Pergeseran Tren Naik Gunung: Dari Aktivitas Ekstrim, Jadi Kegiatan Healing – Beberapa tahun terakhir, tren naik gunung semakin populer terutama di kalangan anak muda. Niat dan tujuannya pun berbeda-beda, ada yang sekedar mau refreshing, ada yang memang mau fokus sama pengembangan fisik, atau ada juga yang mau sekedar cari pengalaman. Dari semua alasan, gak ada alasan yang salah.
Tapi memang, tren naik gunung udah mulai bergeser dari tujuan semula. Kalo kita tarik sejarahnya, kegiatan naik gunung pertama kali dilakuin pada abad ke-19 pas Antoine de Ville dapet perintah dari King Charles VII buat ngukur skala gunung yang belum terjamah manusia pada saat itu.
Setelah itu, aktivitas naik gunung mulai jadi kegiatan akademik, di mana para ahli mulai berlomba buat mengukur gunung-gunung tertinggi di dunia buat penelitian. Di Indonesia sendiri, pendakian gunung udah dilakuin sejak ,tahun 1700an, saat itu masyarakat udah terbiasa nyusurin hutan dan tebing buat nyari sarang burung walet karena memiliki nilai jual yang tinggi.
Sampe pada zaman modern, mulai terbentuklah banyak komunitas pecinta alam. Komunitas ini menjadikan kegiatan naik gunung untuk berbagai tujuan; misalnya melakukan pendidikan serta pelatihan buat anggotanya, dan juga buat kegiatan penelitian.
Tentu, para pecinta alam ini datang ke gunung dengan persiapan teori dan teknis yang matang. Mereka sadar kalo gunung itu bukan sembarang tempat, jadi mereka harus berusaha sebisa mungkin buat merawat dan memelihara alam yang ada di sana.
Tapi eh tapi… Kok sekarang trennya bergeser ya?
Kegiatan naik gunung ini nampaknya makin populer dari tahun ke tahun.
Terlebih ada film 5cm yang nyeritain perjuangan 5 sekawan buat naklukin gunung tertinggi di pulau Jawa– Semeru. Gak bisa dimungkiri kalo film ini jadi salah satu alasan meningkatnya tren pendakian gunung. Sayangnya tingkat kepopuleran naik gunung ini juga disertai dengan pergeseran nilai serta budaya pendakian.
Sebelumnya kita tahu kalo naik gunung merupakan hal yang “sakral”. Gak sembarang orang bisa naik gunung, mereka harus nyiapin banyak hal, mulai dari teori, teknis, dan pengetahuan umum seputar gunung dan alam.
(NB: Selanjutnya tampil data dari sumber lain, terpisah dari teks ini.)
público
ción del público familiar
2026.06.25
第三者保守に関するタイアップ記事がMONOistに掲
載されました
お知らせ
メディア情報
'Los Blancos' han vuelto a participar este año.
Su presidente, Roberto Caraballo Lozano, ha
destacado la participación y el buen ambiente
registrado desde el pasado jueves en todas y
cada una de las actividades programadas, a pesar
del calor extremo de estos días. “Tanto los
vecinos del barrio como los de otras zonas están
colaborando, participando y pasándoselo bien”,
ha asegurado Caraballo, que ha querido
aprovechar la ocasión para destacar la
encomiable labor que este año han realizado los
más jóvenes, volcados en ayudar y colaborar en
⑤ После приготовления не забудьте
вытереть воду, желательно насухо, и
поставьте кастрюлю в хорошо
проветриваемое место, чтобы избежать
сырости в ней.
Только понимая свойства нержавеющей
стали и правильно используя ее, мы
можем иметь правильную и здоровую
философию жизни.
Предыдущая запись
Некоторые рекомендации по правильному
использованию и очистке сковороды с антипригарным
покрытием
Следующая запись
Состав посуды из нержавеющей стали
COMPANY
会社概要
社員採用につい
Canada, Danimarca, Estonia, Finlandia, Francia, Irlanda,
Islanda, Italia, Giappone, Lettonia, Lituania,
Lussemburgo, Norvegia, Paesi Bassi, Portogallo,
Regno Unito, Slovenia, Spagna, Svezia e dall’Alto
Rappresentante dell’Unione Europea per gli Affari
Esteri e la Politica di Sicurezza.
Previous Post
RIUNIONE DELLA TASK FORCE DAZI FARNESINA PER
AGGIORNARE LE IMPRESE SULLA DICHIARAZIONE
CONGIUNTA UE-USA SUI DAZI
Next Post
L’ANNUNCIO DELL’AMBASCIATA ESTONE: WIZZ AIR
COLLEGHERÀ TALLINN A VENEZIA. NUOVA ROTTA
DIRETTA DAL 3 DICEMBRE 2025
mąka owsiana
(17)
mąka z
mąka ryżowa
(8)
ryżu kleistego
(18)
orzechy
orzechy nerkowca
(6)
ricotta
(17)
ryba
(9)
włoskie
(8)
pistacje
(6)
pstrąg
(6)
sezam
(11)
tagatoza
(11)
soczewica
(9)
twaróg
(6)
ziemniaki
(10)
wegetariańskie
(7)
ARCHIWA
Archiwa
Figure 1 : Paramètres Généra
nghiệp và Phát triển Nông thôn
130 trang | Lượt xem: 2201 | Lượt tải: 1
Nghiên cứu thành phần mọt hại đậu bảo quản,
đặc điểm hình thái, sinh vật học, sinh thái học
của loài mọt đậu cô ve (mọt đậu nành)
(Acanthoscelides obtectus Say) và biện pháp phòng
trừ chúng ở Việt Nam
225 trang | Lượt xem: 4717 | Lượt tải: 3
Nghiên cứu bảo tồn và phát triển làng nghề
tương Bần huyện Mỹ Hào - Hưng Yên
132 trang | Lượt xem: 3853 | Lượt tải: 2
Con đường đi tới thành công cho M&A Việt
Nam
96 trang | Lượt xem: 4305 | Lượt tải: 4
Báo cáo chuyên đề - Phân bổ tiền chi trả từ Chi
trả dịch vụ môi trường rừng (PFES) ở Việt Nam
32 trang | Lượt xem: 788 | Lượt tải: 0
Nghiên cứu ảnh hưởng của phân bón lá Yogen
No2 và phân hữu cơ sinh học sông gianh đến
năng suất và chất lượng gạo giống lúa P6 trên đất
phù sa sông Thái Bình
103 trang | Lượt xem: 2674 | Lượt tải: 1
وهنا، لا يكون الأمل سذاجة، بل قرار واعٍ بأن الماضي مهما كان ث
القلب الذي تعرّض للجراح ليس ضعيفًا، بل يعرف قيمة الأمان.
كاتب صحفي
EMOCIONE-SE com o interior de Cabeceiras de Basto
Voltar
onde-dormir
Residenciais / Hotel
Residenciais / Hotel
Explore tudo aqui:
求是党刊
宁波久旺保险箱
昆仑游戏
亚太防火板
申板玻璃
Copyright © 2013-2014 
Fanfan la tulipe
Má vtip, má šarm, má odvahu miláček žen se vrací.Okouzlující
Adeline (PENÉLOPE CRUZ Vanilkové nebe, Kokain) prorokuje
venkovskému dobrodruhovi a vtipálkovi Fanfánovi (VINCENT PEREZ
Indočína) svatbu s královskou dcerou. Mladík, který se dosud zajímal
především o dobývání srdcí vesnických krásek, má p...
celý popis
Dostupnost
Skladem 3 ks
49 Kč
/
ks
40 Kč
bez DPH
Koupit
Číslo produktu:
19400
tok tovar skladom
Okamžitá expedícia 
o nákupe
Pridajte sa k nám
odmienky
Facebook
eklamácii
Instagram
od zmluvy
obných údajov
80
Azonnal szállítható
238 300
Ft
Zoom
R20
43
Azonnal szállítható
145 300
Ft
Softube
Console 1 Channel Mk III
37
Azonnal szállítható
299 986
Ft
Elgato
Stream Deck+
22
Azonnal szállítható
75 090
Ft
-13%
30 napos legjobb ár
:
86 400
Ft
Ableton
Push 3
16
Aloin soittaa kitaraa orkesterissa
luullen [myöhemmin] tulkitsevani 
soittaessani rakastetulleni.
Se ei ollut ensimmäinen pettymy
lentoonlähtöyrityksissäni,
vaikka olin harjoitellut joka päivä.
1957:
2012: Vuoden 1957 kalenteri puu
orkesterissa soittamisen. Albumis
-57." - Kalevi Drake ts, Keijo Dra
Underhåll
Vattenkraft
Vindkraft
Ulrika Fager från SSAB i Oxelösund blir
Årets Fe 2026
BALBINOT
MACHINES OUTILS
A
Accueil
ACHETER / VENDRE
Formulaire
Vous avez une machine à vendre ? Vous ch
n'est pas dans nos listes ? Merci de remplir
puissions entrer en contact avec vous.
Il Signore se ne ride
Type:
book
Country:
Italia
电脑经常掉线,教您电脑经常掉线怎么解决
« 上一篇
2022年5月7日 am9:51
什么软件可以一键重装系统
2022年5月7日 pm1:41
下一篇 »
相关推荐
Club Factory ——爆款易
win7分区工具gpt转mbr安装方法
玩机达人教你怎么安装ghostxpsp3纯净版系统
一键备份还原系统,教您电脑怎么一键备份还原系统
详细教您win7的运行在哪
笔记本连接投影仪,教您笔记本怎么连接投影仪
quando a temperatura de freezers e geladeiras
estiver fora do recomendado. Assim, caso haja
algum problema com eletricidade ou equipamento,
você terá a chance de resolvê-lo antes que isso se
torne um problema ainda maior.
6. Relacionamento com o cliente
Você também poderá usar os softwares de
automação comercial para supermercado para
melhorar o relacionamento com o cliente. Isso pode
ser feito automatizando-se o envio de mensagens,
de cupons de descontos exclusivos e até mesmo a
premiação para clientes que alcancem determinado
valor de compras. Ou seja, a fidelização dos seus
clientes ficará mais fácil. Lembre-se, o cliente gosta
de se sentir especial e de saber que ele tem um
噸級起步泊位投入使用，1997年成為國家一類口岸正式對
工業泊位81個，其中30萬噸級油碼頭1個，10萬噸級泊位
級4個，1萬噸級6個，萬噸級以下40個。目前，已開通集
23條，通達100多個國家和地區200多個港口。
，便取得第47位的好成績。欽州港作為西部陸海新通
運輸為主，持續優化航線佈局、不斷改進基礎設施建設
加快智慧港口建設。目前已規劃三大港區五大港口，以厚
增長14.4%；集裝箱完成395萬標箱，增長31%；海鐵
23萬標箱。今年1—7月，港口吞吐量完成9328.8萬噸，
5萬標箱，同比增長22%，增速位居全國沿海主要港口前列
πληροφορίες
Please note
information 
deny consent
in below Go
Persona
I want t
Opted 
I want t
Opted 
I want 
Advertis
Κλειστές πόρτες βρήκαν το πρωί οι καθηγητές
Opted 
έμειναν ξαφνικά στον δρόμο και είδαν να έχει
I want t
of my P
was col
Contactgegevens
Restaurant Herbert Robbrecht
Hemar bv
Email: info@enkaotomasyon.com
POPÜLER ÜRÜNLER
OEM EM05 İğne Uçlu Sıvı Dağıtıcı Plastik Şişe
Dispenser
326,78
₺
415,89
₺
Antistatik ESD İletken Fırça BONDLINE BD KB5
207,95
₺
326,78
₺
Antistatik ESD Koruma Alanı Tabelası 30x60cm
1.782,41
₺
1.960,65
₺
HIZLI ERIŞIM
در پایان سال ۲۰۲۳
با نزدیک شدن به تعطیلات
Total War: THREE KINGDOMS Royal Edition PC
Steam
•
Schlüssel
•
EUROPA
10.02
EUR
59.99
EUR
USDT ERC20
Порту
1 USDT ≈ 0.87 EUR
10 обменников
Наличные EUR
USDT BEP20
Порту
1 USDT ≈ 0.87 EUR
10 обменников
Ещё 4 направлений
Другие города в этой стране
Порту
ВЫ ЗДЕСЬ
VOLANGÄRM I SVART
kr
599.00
Buat sebagian orang, naik gunung merupakan bentuk kecintaan pada alam, contoh nyatanya adalah merawat dan memelihara ekosistem gunung dengan cara (yang paling minimal) gak buang sampah sembarang.
Tapi eh tapi, sekarang ini tren naik gunung udah bukan soal peduli terhadap lingkungan lagi. Banyak orang hari ini naik gunung tanpa ada persiapan yang matang dan tanpa bekal yang cukup. Tentu, mereka ngejadiin kegiatan naik gunung ini sekadar healing atau seru-seruan aja tanpa mikirin hal lainnya.
Emangnya kenapa sih kalo naik gunung buat seru-seruan aja?
Again, naik gunung itu bukan hal yang sepele. Banyak banget hal yang perlu dipersiapin buat menghadapi alam liar yang belum pernah kita kunjungi. Kalo tren naik gunung buat seru-seruan tanpa adanya edukasi yang “mapan”, tentu banyak dampak negatif yang bakal alam rasain.
Salah satunya adalah ekosistem gunung yang bakalan rusak karena tercemar sampah yang ditinggali sama pendaki. Contohnya gak usah jauh-jauh, di Indonesia sendiri, Trashbag Community pernah ngelakuin pembersihan di 15 gunung di Indonesia pas 2015. Gak tanggung-tanggung, mereka bawa turun total 2,4 ton sampah! Kebayang kan gimana kotornya gunung kita?
Selain itu, para pendaki yang gak punya bekal edukasi ini berisiko cedera di gunung. Seperti yang udah kita tahu, gunung merupakan alam liar yang gak bisa kita prediksi. Kalo kayak gini, korban kecelakaan akibat kegiatan naik gunung bisa terus meningkat. Contohnya pas ada 3 pendaki yang meninggal di Gunung Tampomas pas 2019.
Usut punya usut, ketiganya merupakan anak di bawah umur dan gak punya perlengkapan yang proper. Mereka gak bawa jaket, baju ganti, dan juga sleeping bag. Alhasil mereka meninggal karena hipotermia akibat suhu di gunung yang dingin karena hujan.